ACTION ITEM → Show every line from the entries that follow which holds the word "with".

DATA SHOWN →
==*==
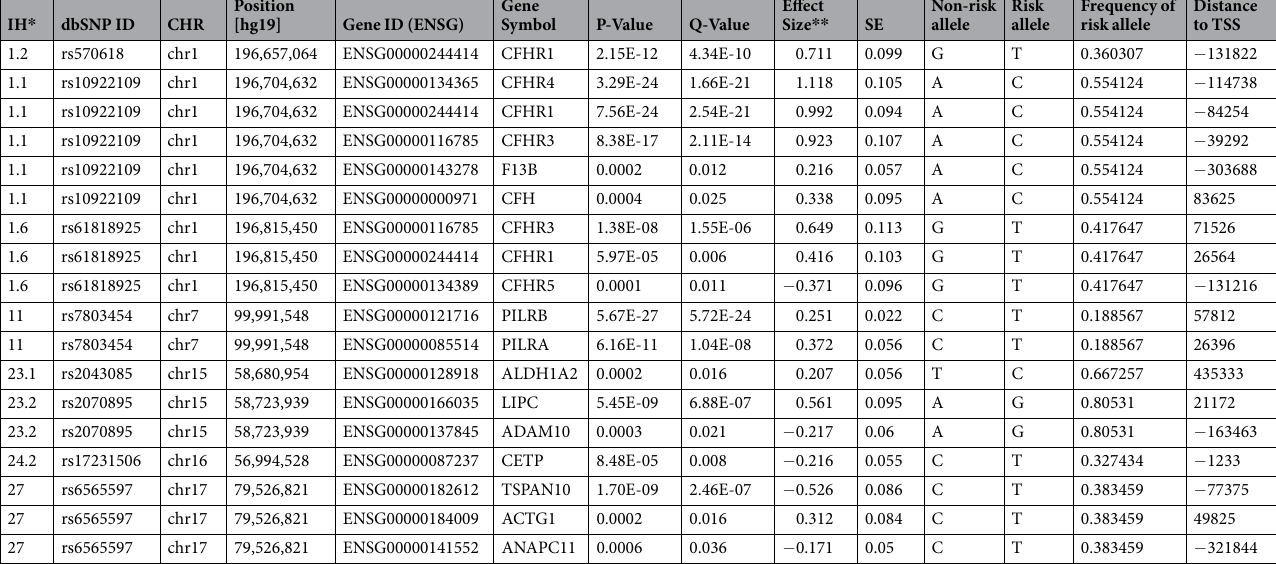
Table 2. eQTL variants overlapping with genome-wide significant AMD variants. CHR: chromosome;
==*==
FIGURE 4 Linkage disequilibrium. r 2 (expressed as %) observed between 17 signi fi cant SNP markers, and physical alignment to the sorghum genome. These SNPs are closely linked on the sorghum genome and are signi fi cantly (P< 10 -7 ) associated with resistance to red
==*==
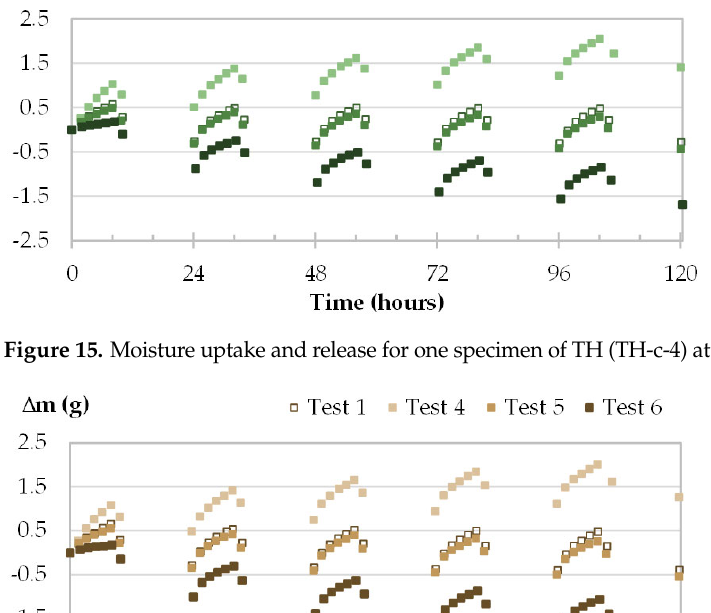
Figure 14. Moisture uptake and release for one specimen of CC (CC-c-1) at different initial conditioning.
==*==
ANSWER →
Table 2. eQTL variants overlapping with genome-wide significant AMD variants. CHR: chromosome;
FIGURE 4 Linkage disequilibrium. r 2 (expressed as %) observed between 17 signi fi cant SNP markers, and physical alignment to the sorghum genome. These SNPs are closely linked on the sorghum genome and are signi fi cantly (P< 10 -7 ) associated with resistance to red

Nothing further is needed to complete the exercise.